Proving that even those who can't remember the decade are susceptible to '90s nostalgia, Walker Hayes' sons are jealous of his retro flight shoes. "I almost can't let them see the shoes when I bring them in," the country star told The Boot in a recent interview. "Because they'll be like, 'Why can't we have shoes like that?'"

For the singer, pop culture's return to the highlights of both music and fashion of the '90s is a welcome throwback: Hayes says he wouldn't mind seeing slap bracelets and calculator watches make a comeback, and he still rocks his starter jacket ("It's blue, and it's got white stripes and the actual metal zipper," he explains with a laugh). That nostalgia is the driving force behind his latest single, "90's Country," which references a whopping 22 of the decade's most beloved country tracks.

Hayes says the song began to come to life two years ago, during a writing session with LYRX (Gabby Mooney, who is the sister of Shay Mooney of Dan + Shay), "At that point, it was just a poem," he recalls. "It didn't have the melody it does now, or the beat.
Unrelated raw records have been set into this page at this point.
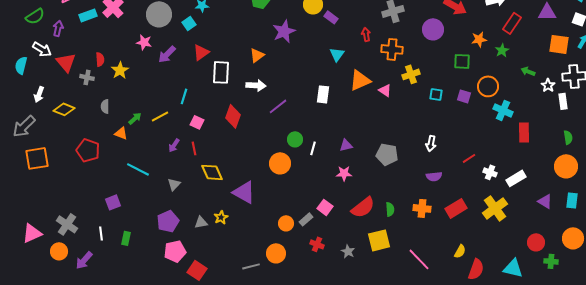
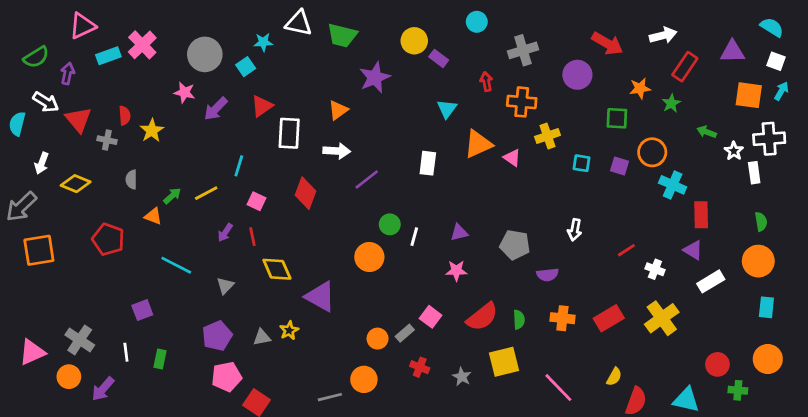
purple semicircle: (434, 176) -> (547, 275), moved
white rectangle: (516, 178) -> (711, 281), moved
purple triangle: (545, 201) -> (693, 250), moved

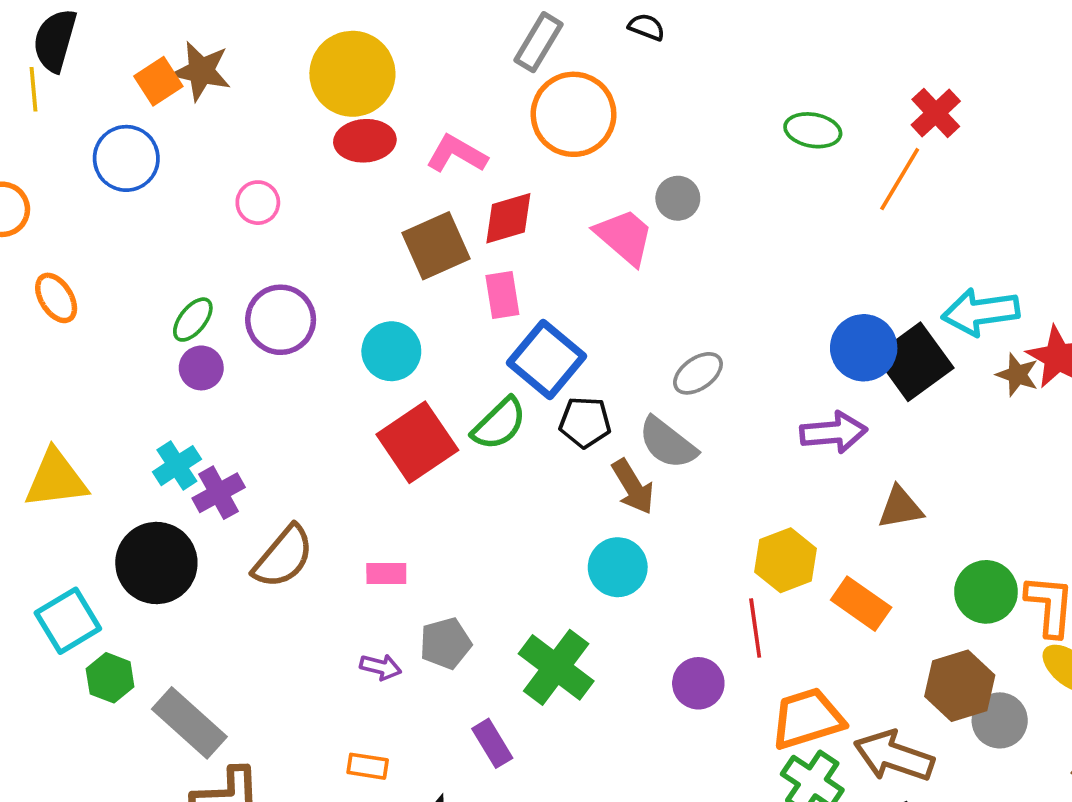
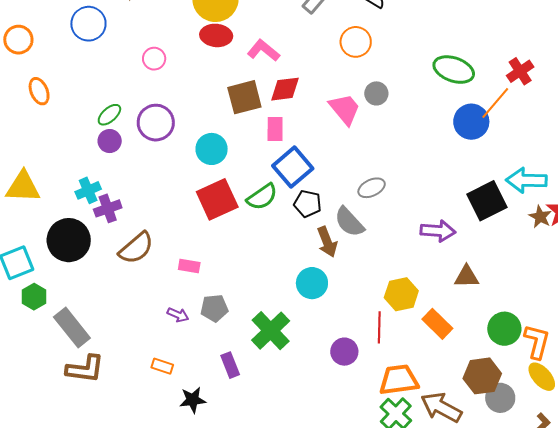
orange circle: (574, 114) -> (356, 42), moved, size x0.7
green ellipse: (813, 130) -> (454, 70), size x1.4
blue circle: (864, 348) -> (471, 122), moved

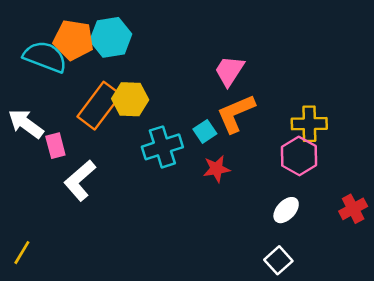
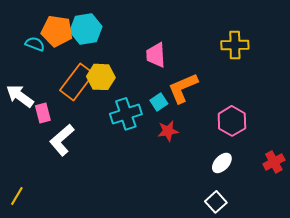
cyan semicircle: (45, 57) -> (35, 44), size x0.6
pink trapezoid: (229, 71) -> (156, 55), moved, turned -36
yellow cross: (309, 124) -> (235, 45), moved

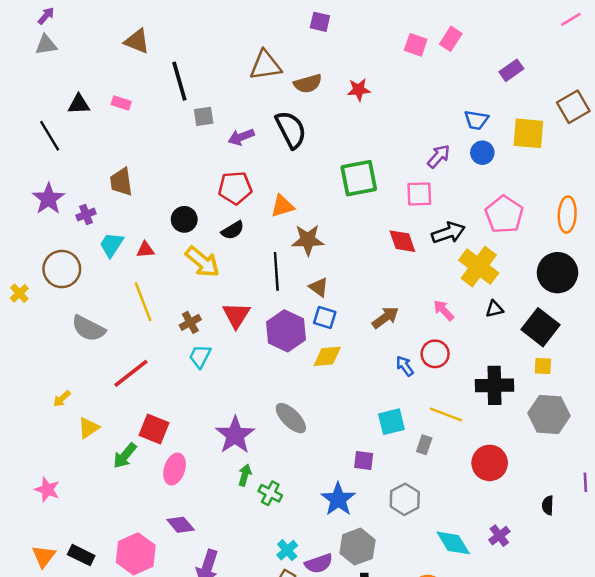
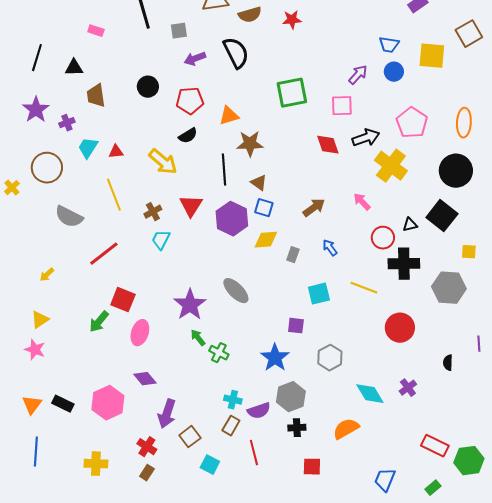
black triangle: (79, 104) -> (74, 68), moved
gray square: (204, 116) -> (179, 31), moved
black line: (50, 136) -> (37, 58), turned 48
black circle: (184, 219) -> (148, 87), moved
black triangle: (494, 309) -> (410, 225), moved
red circle: (435, 354) -> (383, 238), moved
yellow square: (543, 366) -> (469, 252), moved
yellow triangle: (88, 428) -> (40, 320), moved
gray rectangle: (424, 445) -> (293, 255), moved
green arrow: (245, 475) -> (198, 338), turned -54
cyan cross: (287, 550) -> (233, 400), turned -36

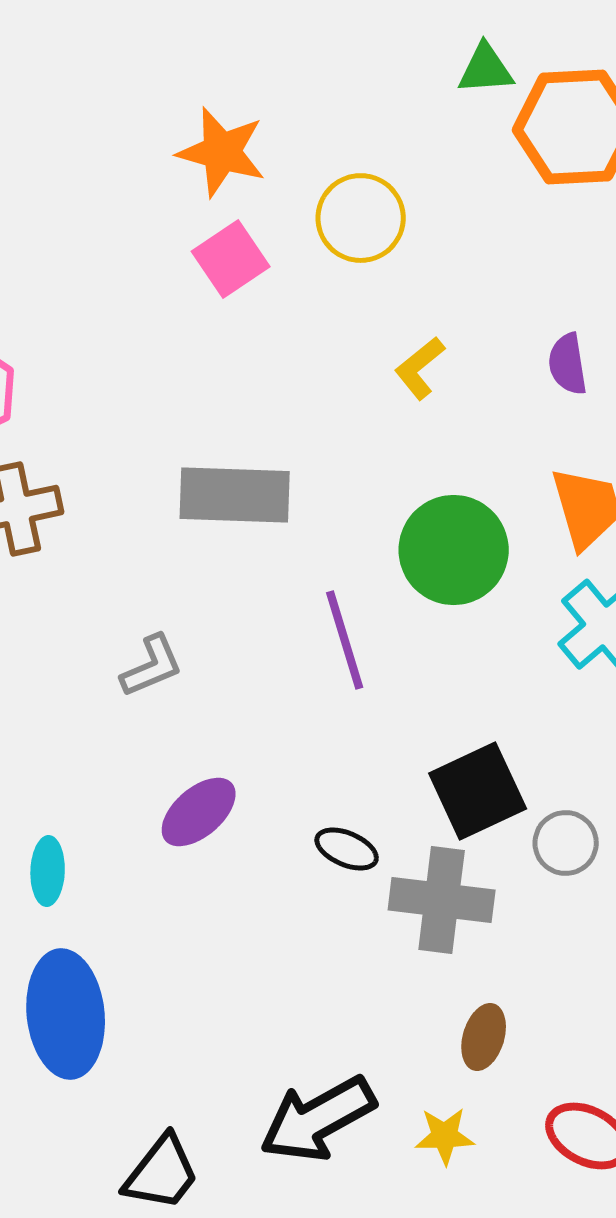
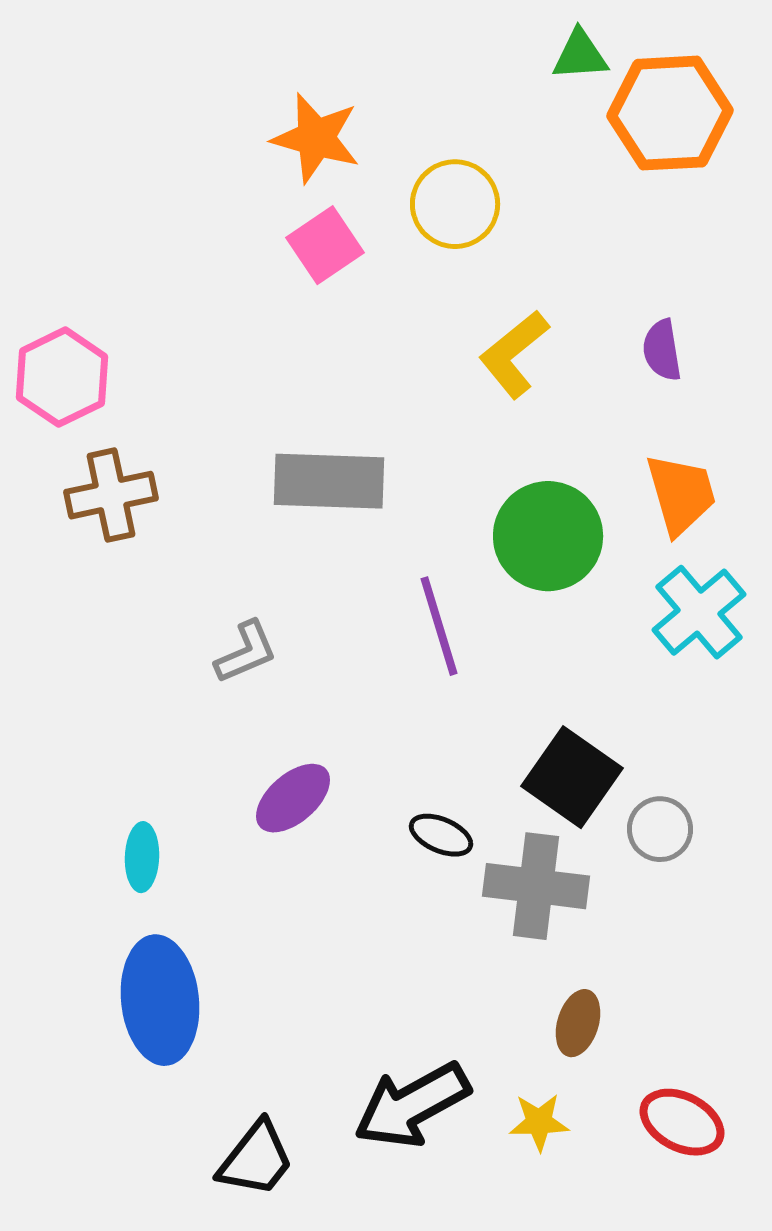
yellow L-shape: (420, 368) -> (514, 354), size x1.4
black square: (478, 791) -> (572, 777), turned -30

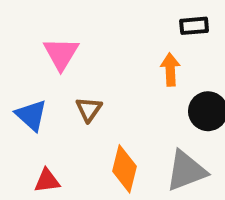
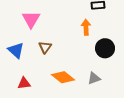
orange diamond: (125, 169) -> (63, 77), turned -65
gray triangle: (186, 171) -> (94, 78), size x0.6

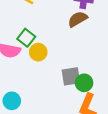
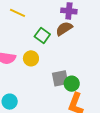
green square: (26, 38) -> (42, 35), moved

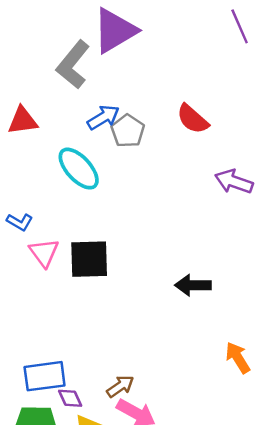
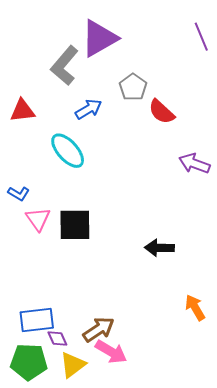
gray pentagon: (128, 131) -> (133, 87), moved
brown arrow: (120, 386) -> (99, 329), size x1.4

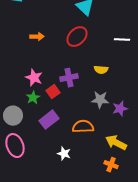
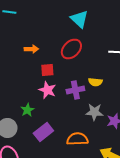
pink star: (34, 78) -> (47, 90), moved
purple cross: (69, 78) -> (75, 90), moved
red square: (53, 92) -> (47, 70), moved, turned 32

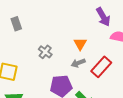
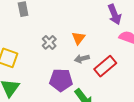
orange triangle: (80, 44) -> (78, 38), moved

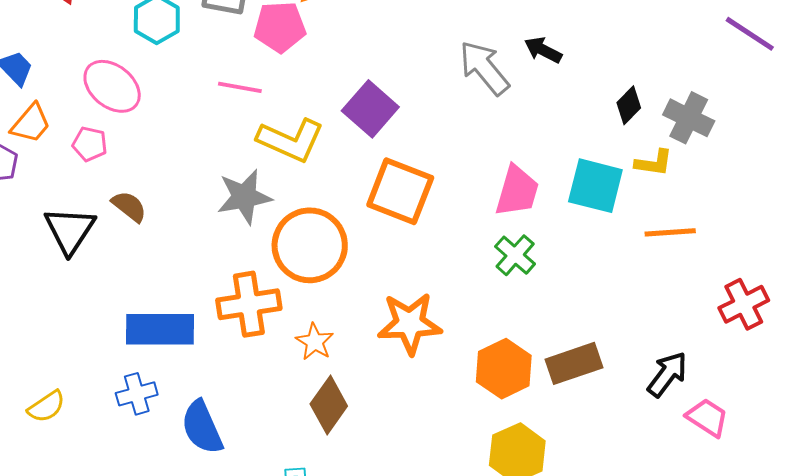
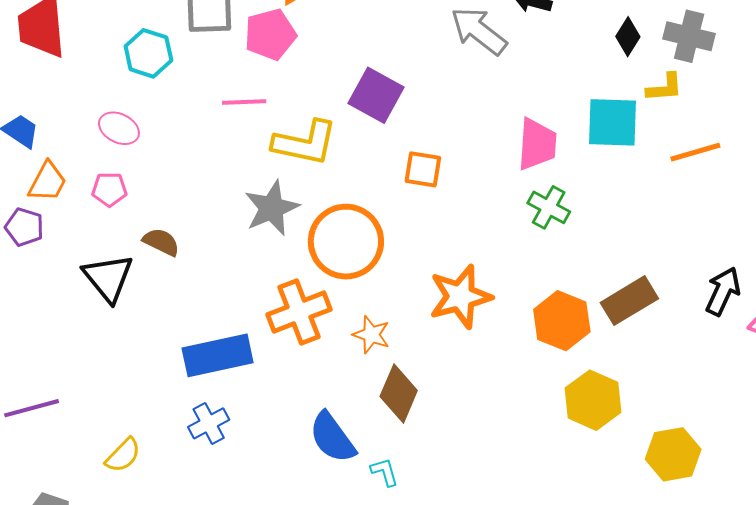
pink ellipse: (112, 86) -> (119, 128), size x0.7
orange square: (400, 191) -> (423, 169), size x0.6
blue semicircle: (202, 427) -> (332, 438), moved

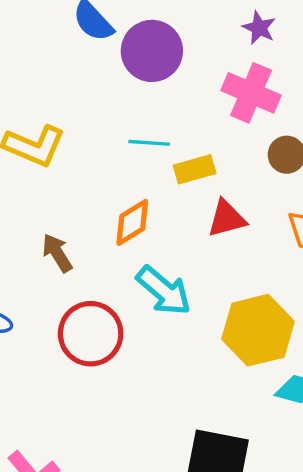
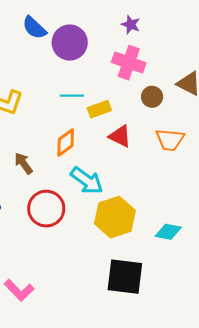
red triangle: (227, 218) -> (120, 136), turned 45
yellow hexagon: (258, 330) -> (115, 217), moved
But at that point, I knew I had something special." Hayes initially had planned to include the song on his 2017 studio album, Boom; however, the song wasn't finished in time for that album's release.

"But I always knew at some point I wanted to go to radio with it, and I wanted to finish it for that purpose," Hayes goes on to say of "90's Country." "A lot of my music, I feel like the fans and listeners appreciate it, but I know it's not radio friendly. You know, radio does one thing and I do another. To make those two things mingle, it has to be a special song, and I knew when I started that ["90's Country"] could be one of those."

Then, in June, Hayes and his wife Laney's seventh child, a daughter named Oakleigh, was born and died on the same day. The country star says that tragedy, and the weeks and months of grief that have followed, further shaped his priorities and informed the kind of music he wanted to make next.

"That really was a pivotal point in my career in general. Waking up from that, it just changed my priorities, to say the least," Hayes admits. "As I began to get back on the road, I began to be very focused on, 'Hey, it's time for this song.'"

Hayes was ready to explore some fresh material, and in the wake of Oakleigh's death, it wasn't the time to put out a song that would be too serious. "The team agreed, [we needed] something light," he adds. "You can't go with something heavy this fall."

So, Hayes began refining "90's Country" with Nashville songwriting heavyweight Shane McAnally -- and quickly discovered that there were far too many '90s classics to pack into one song.

"I wanna go up to so many artists and say, 'I'm sorry,'" Hayes goes on to say. "I mean, Travis Tritt? I will die disappointed that his songs aren't in there. And Jo Dee Messina."

Still, he's proud of the finished product, because the song does more than rattle off the decade's greatest hits: "It's more than a list to me," Hayes says. "It's easy to just spit out a rap of '90s country songs. What was difficult was putting everything in the right place, and adding in a few lines to remind [the listener] that this song is about a real person, singing about the stuff they listened to."

In fact, as Hayes debated with his co-writers over which references should make their way into the song, he began to notice that everybody who listened to country music in the '90s has a slightly different picture of which songs made the largest impact. "Me and Shane would kind of compare notes, saying, 'Which songs were larger in your life? Where y'all are from?'" he recalls. "I learned a lot about myself writing this song."

While Hayes knows that not everything he writes will be a good fit for country radio, he clarifies that that doesn't mean the platform is unkind or unenthusiastic towards him. With songs like "90's Country," the singer says, he's excited to access a broader fanbase.

"It's a large platform for a guy like me, who writes acoustic things about his friend named Craig," he says. "This song is fun, and I'm proud of it. I hope it takes this whole thing to a new level. I hope it allows me a larger fanbase, and that I can share with them some things that are on my heart on a deeper level."